→ **ASSIGNMENT**: Return a copy of each line in the listing that includes the word "doubled".

########################################

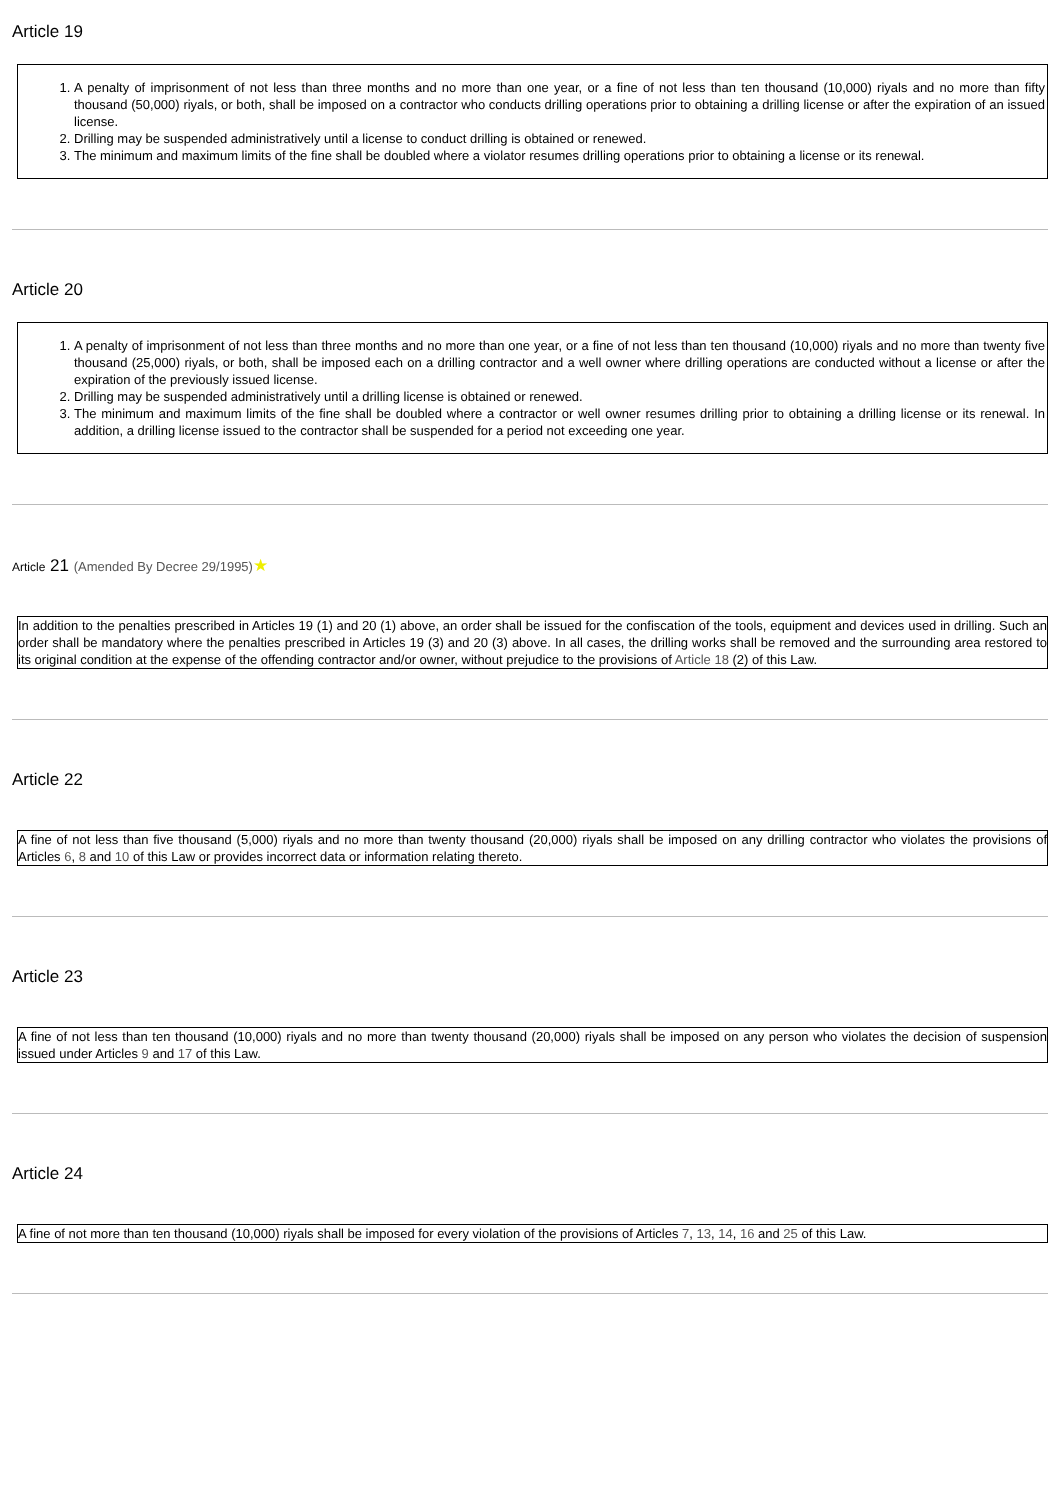Article 19
1. A penalty of imprisonment of not less than three months and no more than one year, or a fine of not less than ten thousand (10,000) riyals and no more than fifty thousand (50,000) riyals, or both, shall be imposed on a contractor who conducts drilling operations prior to obtaining a drilling license or after the expiration of an issued license.
2. Drilling may be suspended administratively until a license to conduct drilling is obtained or renewed.
3. The minimum and maximum limits of the fine shall be doubled where a violator resumes drilling operations prior to obtaining a license or its renewal.
Article 20
1. A penalty of imprisonment of not less than three months and no more than one year, or a fine of not less than ten thousand (10,000) riyals and no more than twenty five thousand (25,000) riyals, or both, shall be imposed each on a drilling contractor and a well owner where drilling operations are conducted without a license or after the expiration of the previously issued license.
2. Drilling may be suspended administratively until a drilling license is obtained or renewed.
3. The minimum and maximum limits of the fine shall be doubled where a contractor or well owner resumes drilling prior to obtaining a drilling license or its renewal. In addition, a drilling license issued to the contractor shall be suspended for a period not exceeding one year.
Article 21 (Amended By Decree 29/1995)★
In addition to the penalties prescribed in Articles 19 (1) and 20 (1) above, an order shall be issued for the confiscation of the tools, equipment and devices used in drilling. Such an order shall be mandatory where the penalties prescribed in Articles 19 (3) and 20 (3) above. In all cases, the drilling works shall be removed and the surrounding area restored to its original condition at the expense of the offending contractor and/or owner, without prejudice to the provisions of Article 18 (2) of this Law.
Article 22
A fine of not less than five thousand (5,000) riyals and no more than twenty thousand (20,000) riyals shall be imposed on any drilling contractor who violates the provisions of Articles 6, 8 and 10 of this Law or provides incorrect data or information relating thereto.
Article 23
A fine of not less than ten thousand (10,000) riyals and no more than twenty thousand (20,000) riyals shall be imposed on any person who violates the decision of suspension issued under Articles 9 and 17 of this Law.
Article 24
A fine of not more than ten thousand (10,000) riyals shall be imposed for every violation of the provisions of Articles 7, 13, 14, 16 and 25 of this Law.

########################################

→ **ANSWER SPACE**:
3. The minimum and maximum limits of the fine shall be doubled where a violator resumes drilling operations prior to obtaining a license or its renewal.
3. The minimum and maximum limits of the fine shall be doubled where a contractor or well owner resumes drilling prior to obtaining a drilling license or its renewal. In addition, a drilling license issued to the contractor shall be suspended for a period not exceeding one year.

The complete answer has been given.